Lentil Masala Soup
I always try to go a day without eating meat as eliminating meat from your day allows you to opt for other sources of proteins. There are plenty of options like eggs, cheese, yogurt, seeds, tempeh, legumes and lentils.
Lentils and legumes are a good source of protein and an excellent source of fiber! Fiber helps us stay full for longer periods of time and maintains a healthy digestive tract by moving things along thus keeping you regular.
This soup is rich in cancer-fighting turmeric powder. Combined with a pinch of black pepper, it increases the absorbability by 1000%! With your first bite, your tastebuds will explode with excitement from the abundance of flavour, you will not miss the meat in this meal! Leftovers can be stored in the freezer for a later date (if there is any).
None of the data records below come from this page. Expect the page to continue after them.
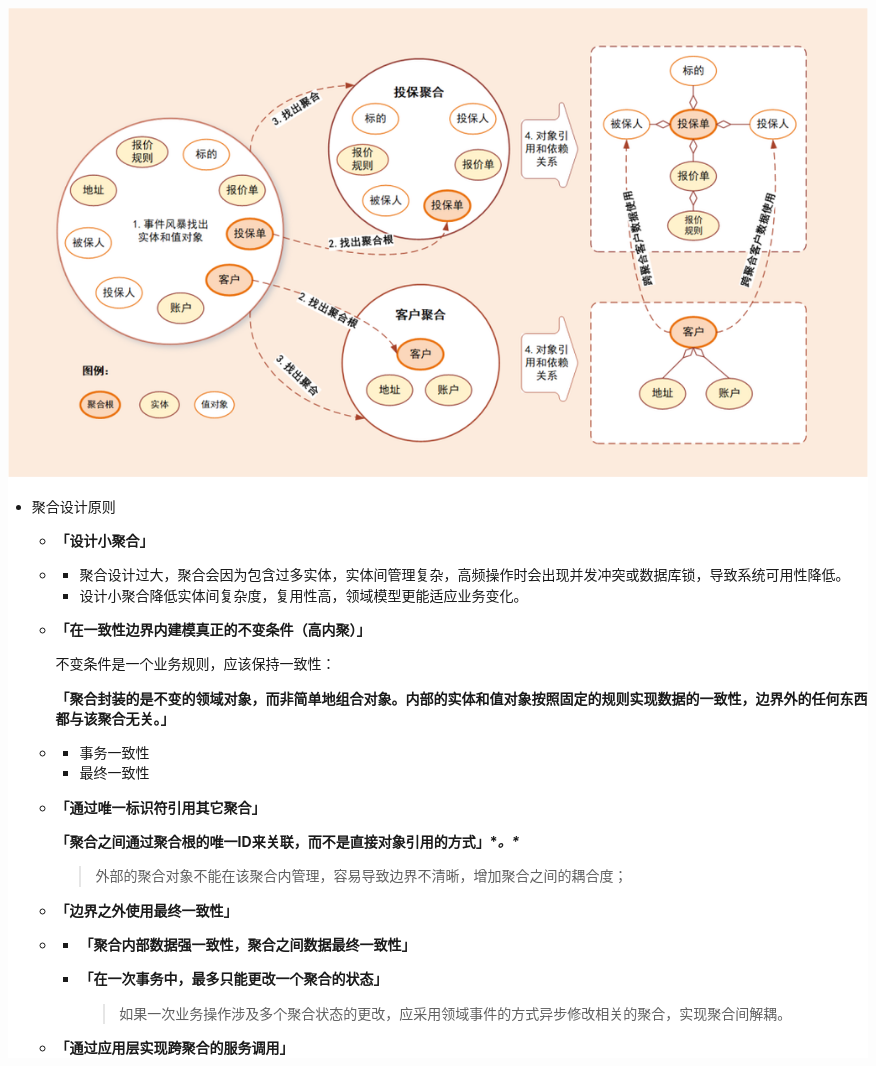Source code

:![](./DDD领域驱动设计/640.png)

- 聚合设计原则

  - **「设计小聚合」**

  - - 聚合设计过大，聚合会因为包含过多实体，实体间管理复杂，高频操作时会出现并发冲突或数据库锁，导致系统可用性降低。
    - 设计小聚合降低实体间复杂度，复用性高，领域模型更能适应业务变化。

  - **「在一致性边界内建模真正的不变条件（高内聚）」**

    不变条件是一个业务规则，应该保持一致性：

    **「聚合封装的是不变的领域对象，而非简单地组合对象。内部的实体和值对象按照固定的规则实现数据的一致性，边界外的任何东西都与该聚合无关。」**

  - - 事务一致性
    - 最终一致性

  - **「通过唯一标识符引用其它聚合」**

    **「聚合之间通过聚合根的唯一ID来关联，而不是直接对象引用的方式」\**。\****

    > 外部的聚合对象不能在该聚合内管理，容易导致边界不清晰，增加聚合之间的耦合度；

  - **「边界之外使用最终一致性」**

  - - **「聚合内部数据强一致性，聚合之间数据最终一致性」**

    - **「在一次事务中，最多只能更改一个聚合的状态」**

      > 如果一次业务操作涉及多个聚合状态的更改，应采用领域事件的方式异步修改相关的聚合，实现聚合间解耦。

  - **「通过应用层实现跨聚合的服务调用」**
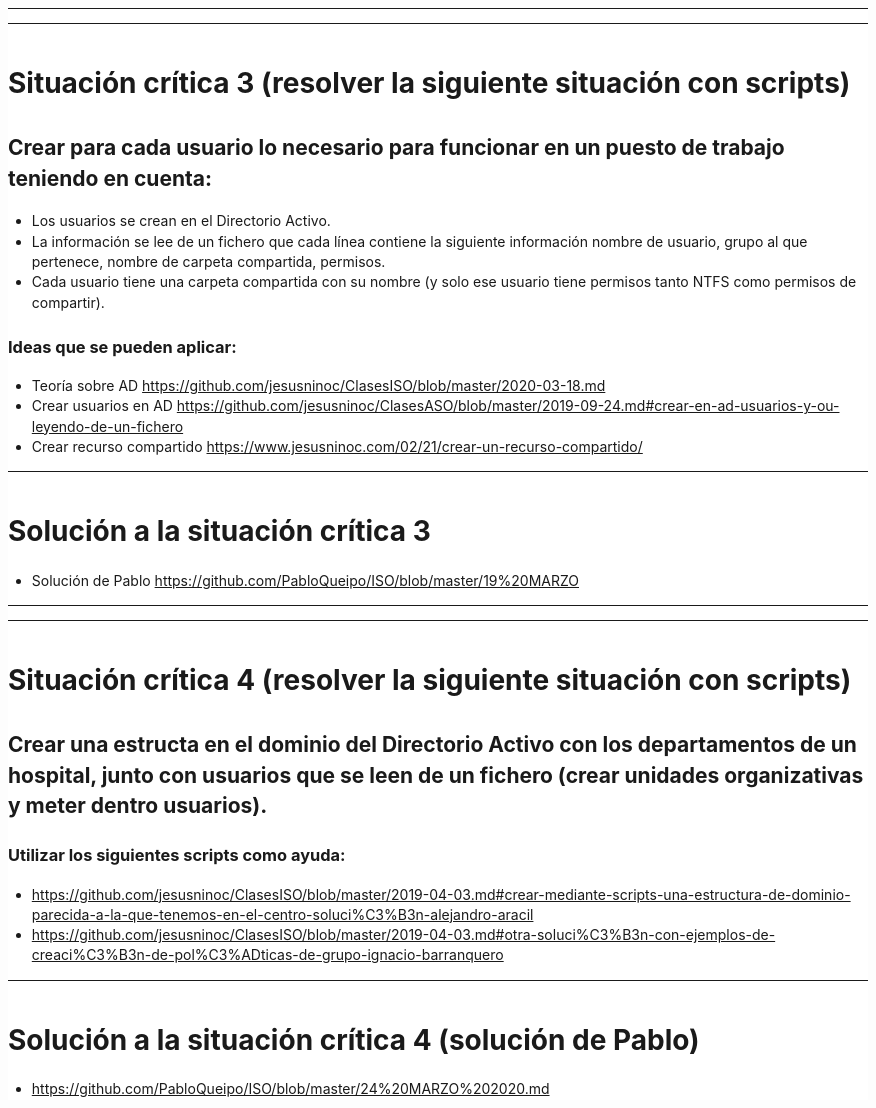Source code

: ----------
----------

# Situación crítica 3 (resolver la siguiente situación con scripts)

## Crear para cada usuario lo necesario para funcionar en un puesto de trabajo teniendo en cuenta:
- Los usuarios se crean en el Directorio Activo.
- La información se lee de un fichero que cada línea contiene la siguiente información nombre de usuario, grupo al que pertenece, nombre de carpeta compartida, permisos.
- Cada usuario tiene una carpeta compartida con su nombre (y solo ese usuario tiene permisos tanto NTFS como permisos de compartir).

### Ideas que se pueden aplicar:
- Teoría sobre AD https://github.com/jesusninoc/ClasesISO/blob/master/2020-03-18.md
- Crear usuarios en AD https://github.com/jesusninoc/ClasesASO/blob/master/2019-09-24.md#crear-en-ad-usuarios-y-ou-leyendo-de-un-fichero
- Crear recurso compartido https://www.jesusninoc.com/02/21/crear-un-recurso-compartido/

-----------------

# Solución a la situación crítica 3
- Solución de Pablo https://github.com/PabloQueipo/ISO/blob/master/19%20MARZO

-------------
-------------

# Situación crítica 4 (resolver la siguiente situación con scripts)

## Crear una estructa en el dominio del Directorio Activo con los departamentos de un hospital, junto con usuarios que se leen de un fichero (crear unidades organizativas y meter dentro usuarios).

### Utilizar los siguientes scripts como ayuda:
- https://github.com/jesusninoc/ClasesISO/blob/master/2019-04-03.md#crear-mediante-scripts-una-estructura-de-dominio-parecida-a-la-que-tenemos-en-el-centro-soluci%C3%B3n-alejandro-aracil
- https://github.com/jesusninoc/ClasesISO/blob/master/2019-04-03.md#otra-soluci%C3%B3n-con-ejemplos-de-creaci%C3%B3n-de-pol%C3%ADticas-de-grupo-ignacio-barranquero

-----------------

# Solución a la situación crítica 4 (solución de Pablo)
* https://github.com/PabloQueipo/ISO/blob/master/24%20MARZO%202020.md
Serves 4 | Prep time: 10 minutes Cook time: 20 minutes
1 teaspoon coconut oil
1/2 cup red onion, diced
4 garlic cloves, minced
1 teaspoon turmeric
1 tablespoon garam masala
1 teaspoon Himalayan Salt
1 cup fresh cilantro, chopped
4 cups organic vegetable broth or bone broth (non-vegan)
3 cups diced tomatoes
1 cup red lentils, dry
1 cup organic coconut milk, canned
4 cups kale leaves, stemmed and chopped
Heat coconut oil in a large stockpot over medium heat. Add the onions and saute for about 4 minutes or until translucent. Add in the minced garlic and saute for another minute.
Stir in the turmeric, garam masala, and Himalayan salt until mixed. Add the cilantro, vegetable broth, and diced tomatoes. Bring to a boil then reduce heat to a simmer.
Add dry lentils, cover and cook for 15 to 20 minutes.
Once the lentils are cooked, pour in the coconut milk. Stir, then add the kale. Cook kale until it’s wilted.
Remove from heat and ladle into bowls. Garnish with cilantro or other option of your choice (I added chopped almonds as I do not have any allergies).